Tech executives in Silicon Valley have vowed for years to address the industry’s lack of diversity. Yet the employees of most technology firms, including Google Inc. and Apple Inc., remain predominantly white and male.
“The standard mantra for every company on diversity statistics is, ‘We’re not doing well, but we’re working on it,’” Ellen Pao, a former venture capitalist at Kleiner Perkins Caufield & Byers, told the New York Times this week. “People don’t learn anything from that. Can you tell us, what are you actually doing?”
Pao and seven other prominent Silicon Valley women on Tuesday unveiled a new initiative to address the diversity gap at early- to-mid-stage tech startups. Project Include will work directly with CEOs and top management to track workforce diversity, share data, make recommendations and consult with leaders.
“True diversity means including all underrepresented groups across all aspects of a company and measuring outcomes so everyone has a fair opportunity to succeed — and ultimately building better teams, better companies and better results,” according to the project’s website. The initiative defines underrepresented groups along the lines of “gender, race, class, age, religion, disability, education, sexual orientation and others.”
Pao became a leading voice on diversity in Silicon Valley after suing Kleiner Perkins for accusations of gender discrimination. She dropped the suit in September after a jury denied Pao’s claim that the venture capital firm retaliated against her for reporting gender bias at the company.

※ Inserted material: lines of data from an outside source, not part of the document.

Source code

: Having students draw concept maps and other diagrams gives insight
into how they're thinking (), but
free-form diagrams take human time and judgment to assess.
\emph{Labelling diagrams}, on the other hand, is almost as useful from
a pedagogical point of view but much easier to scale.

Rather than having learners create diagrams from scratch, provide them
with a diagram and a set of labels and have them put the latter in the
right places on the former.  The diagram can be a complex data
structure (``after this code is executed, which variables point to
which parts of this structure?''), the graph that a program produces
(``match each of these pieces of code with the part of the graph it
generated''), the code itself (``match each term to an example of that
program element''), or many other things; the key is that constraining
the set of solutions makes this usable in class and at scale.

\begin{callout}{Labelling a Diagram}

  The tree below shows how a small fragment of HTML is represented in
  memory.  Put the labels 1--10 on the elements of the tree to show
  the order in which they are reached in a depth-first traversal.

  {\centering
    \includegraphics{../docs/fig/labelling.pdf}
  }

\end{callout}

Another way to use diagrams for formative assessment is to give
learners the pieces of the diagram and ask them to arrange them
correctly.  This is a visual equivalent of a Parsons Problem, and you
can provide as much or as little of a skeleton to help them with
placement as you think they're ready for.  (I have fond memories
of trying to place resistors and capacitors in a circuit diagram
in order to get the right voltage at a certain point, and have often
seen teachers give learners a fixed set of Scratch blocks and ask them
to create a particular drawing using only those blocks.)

Erica Baker, another Project Include co-founder, similarly caused a stir after attempting to bring more transparency to how Google employees are paid. As an engineer for the global tech giant, she assembled an internal spreadsheet where fellow Googlers could enter details about their salary and compensation packages, as well as their gender and job titles. Baker claimed the tool helped several employees negotiate for bigger salaries. But she said she was later reprimanded by her manager and denied bonuses.
Project Include’s other six members include: Laura Gómez, who founded a startup focused on improving diversity in the hiring process; Freada Kapor Klein, a partner at the Kapor Center; Tracy Chou, a software engineer at Pinterest; Susan Wu of mobile payments startup Stripe; Y-Vonne Hutchinson of the diversity consulting firm ReadySet; and Bethanye McKinney Blount, a former executive at Reddit.
To jumpstart Project Include, the women aim to enlist at least 18 companies, including startups that employ 25 to 1,000 workers. Participating tech companies will make commitments to track the diversity of their workforces over time and share that data with other startups, in an attempt to move the needle across the industry. The project will also seek participation from venture capital firms that advise the startups.
Project Include’s founders and participants will meet regularly for seven months to define and track diversity metrics. After that period, the group will publish an anonymized set of results revealing by how much, or how little, the startups have progressed.
“If companies start early with diversity and inclusion, they don’t have to bolt it on later, which is much harder,” Baker, who now works at Slack, the workplace collaboration software startup, told the Times.
The diversity push could pay off for the startups, literally. A recent Morgan Stanley report found that companies that hire more women and pay them equitably delivered slightly higher returns on equity — about 1 percent over a three-year horizon — compared to their less-gender-diverse counterparts. Stocks in diverse companies also outperformed companies with lower gender diversity scores, the bank’s research arm found in a major report released this week.